IIOP with Cos Event/Notification Service

The applet connects to an IIOP quote server through a gateway and registers on a subject. It receives a publisher interface that is handled by a third server in charge of sending the data to each client.

The quote server simply needs to know the appropriate channel for the updates and simply sends the data once, regardless of the number of clients interested.

Pros

  • Third party software (Event/Notification service) responsible for persistence, scalability and exception handling for the distribution of data to each client.
  • Quality of Service is configurable (delivery guaranteed, connection persistent, etc) with Notification Service.
  • Proven technology.

Cons

  • More software to buy.
  • Need an ORB in the browser.
  • Scalability?

JMS: Rendez-vous (Tibco)

The applet connects to an agent on the web server and subscribe to a given topic of interest. It then starts to receive updates from the agent.

The quote server can listen on subscription messages and starts publishing data once the subscription has started.

The quote server simply needs to know the appropriate subject for the updates and simply sends the data once, regardless of the number of clients interested.

The data can be broadcast on the subnet and more than one agent can handle it.

Pros

  • Broadcast on server(s) side, scalable to a series of agents.
  • Applet and server are totally de-coupled.

Cons

  • More software need, Rendezvous is costly. Extra software required in applet.

JMS: MQSeries

The applet connects to a MQ manager sitting on the web server, it subscribe to a given queue with a filter identifying the client. Another option is that a temporary queue could be created.
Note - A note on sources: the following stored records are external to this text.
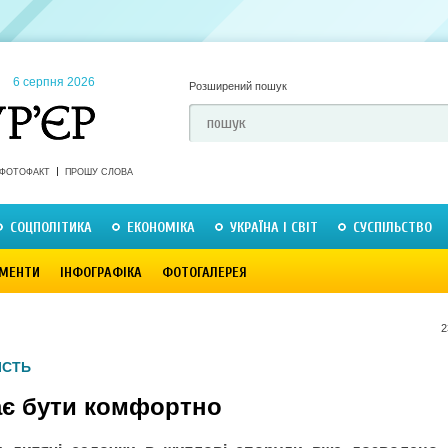
6 серпня 2026
Розширений пошук
ФОТОФАКТ
ПРОШУ СЛОВА
СОЦПОЛІТИКА
ЕКОНОМІКА
УКРАЇНА І СВІТ
СУСПІЛЬСТВО
МЕНТИ
ІНФОГРАФІКА
ФОТОГАЛЕРЕЯ
2
ІСТЬ
ає бути комфортно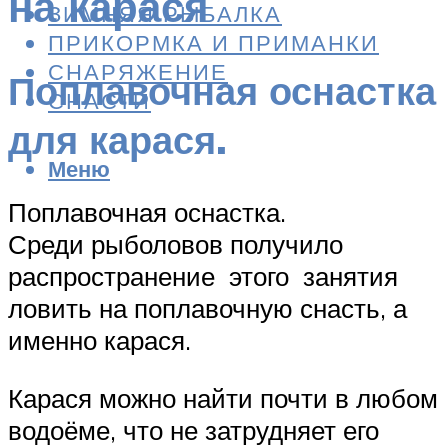
на карася
ЗИМНЯЯ РЫБАЛКА
ПРИКОРМКА И ПРИМАНКИ
СНАРЯЖЕНИЕ
Поплавочная оснастка
СНАСТИ
для карася.
Меню
Поплавочная оснастка.
Среди рыболовов получило
распространение этого занятия
ловить на поплавочную снасть, а
именно карася.
Карася можно найти почти в любом
водоёме, что не затрудняет его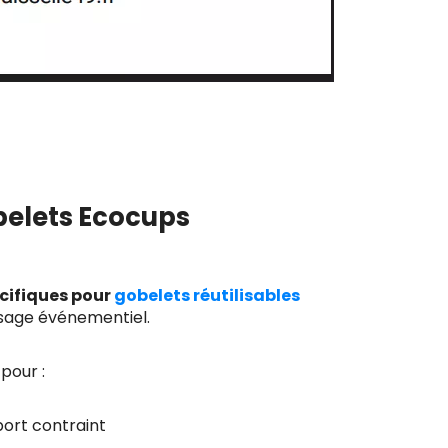
belets Ecocups
écifiques pour
gobelets réutilisables
usage événementiel.
pour :
pport contraint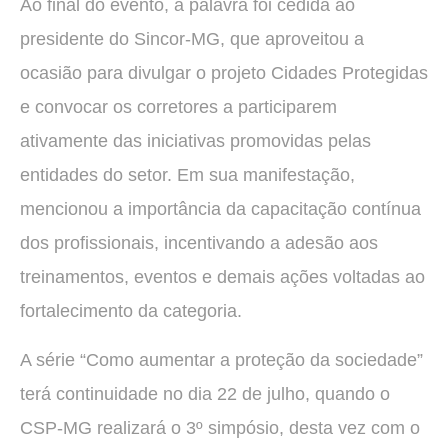
Ao final do evento, a palavra foi cedida ao
presidente do Sincor-MG, que aproveitou a
ocasião para divulgar o projeto Cidades Protegidas
e convocar os corretores a participarem
ativamente das iniciativas promovidas pelas
entidades do setor. Em sua manifestação,
mencionou a importância da capacitação contínua
dos profissionais, incentivando a adesão aos
treinamentos, eventos e demais ações voltadas ao
fortalecimento da categoria.
A série “Como aumentar a proteção da sociedade”
terá continuidade no dia 22 de julho, quando o
CSP-MG realizará o 3º simpósio, desta vez com o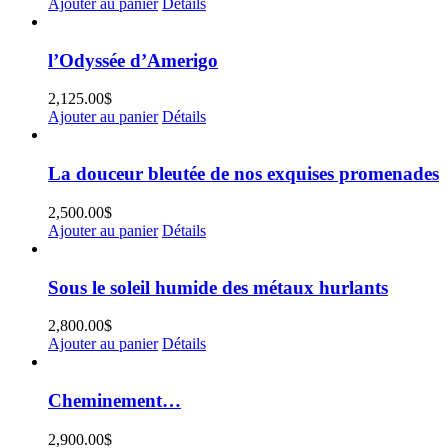
Ajouter au panier
Détails
l’Odyssée d’Amerigo
2,125.00
$
Ajouter au panier
Détails
La douceur bleutée de nos exquises promenades
2,500.00
$
Ajouter au panier
Détails
Sous le soleil humide des métaux hurlants
2,800.00
$
Ajouter au panier
Détails
Cheminement…
2,900.00
$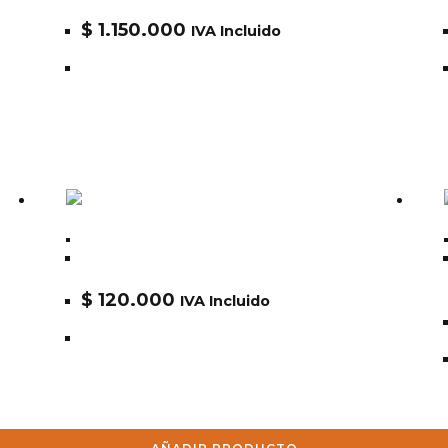
t
$
1.150.000
IVA Incluido
Alpha
Gorra ALPHA NYLON CAP AHC49501C1
$
120.000
IVA Incluido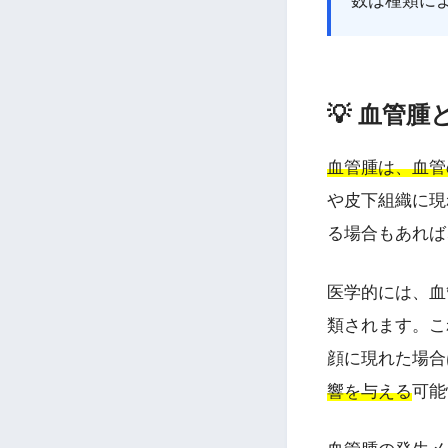
数は種類によ
💡 血管
血管腫は、血管
や皮下組織に現
る場合もあれば
医学的には、血
類されます。こ
顔に現れた場合
響を与える
可能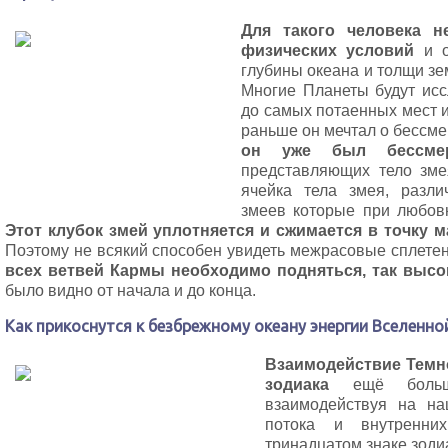
Для такого человека н
физических условий
и о
глубины океана и толщи з
Многие Планеты будут исс
до самых потаенных мест и
раньше он мечтал о бессме
он уже был бессме
представляющих тело зме
ячейка тела змея, разл
змеев которые при любовн
Этот клубок змей уплотняется и сжимается в точку 
Поэтому не всякий способен увидеть межрасовые сплетен
всех ветвей Кармы необходимо подняться, так выс
было видно от начала и до конца.
Как прикоснутся к безбрежному океану энергии Вселенной
Взаимодействие Темн
зодиака
ещё больше
взаимодействуя на на
потока и внутренни
тринадцатом знаке зоди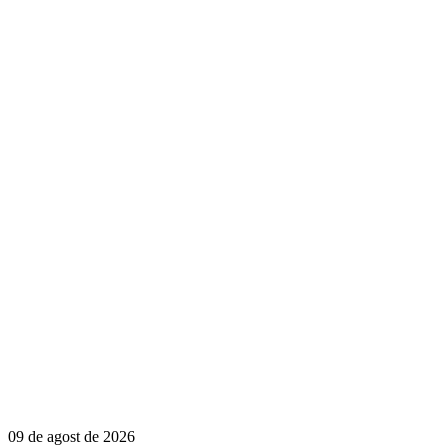
09 de agost de 2026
The applet needs to tell the server which queue to publish to and what data the client is interested in.

The server publishes each update on a queue once.

Pros

  • Delivery can be guaranteed, right up to the client.

Cons

  • Heavy duty
  • More software to buy on client and server.
  • MQSeries is mainly point-to-point, pub/sub mechanism is not its main strength.
  • Applet to quote server still required in order to establish a subscription.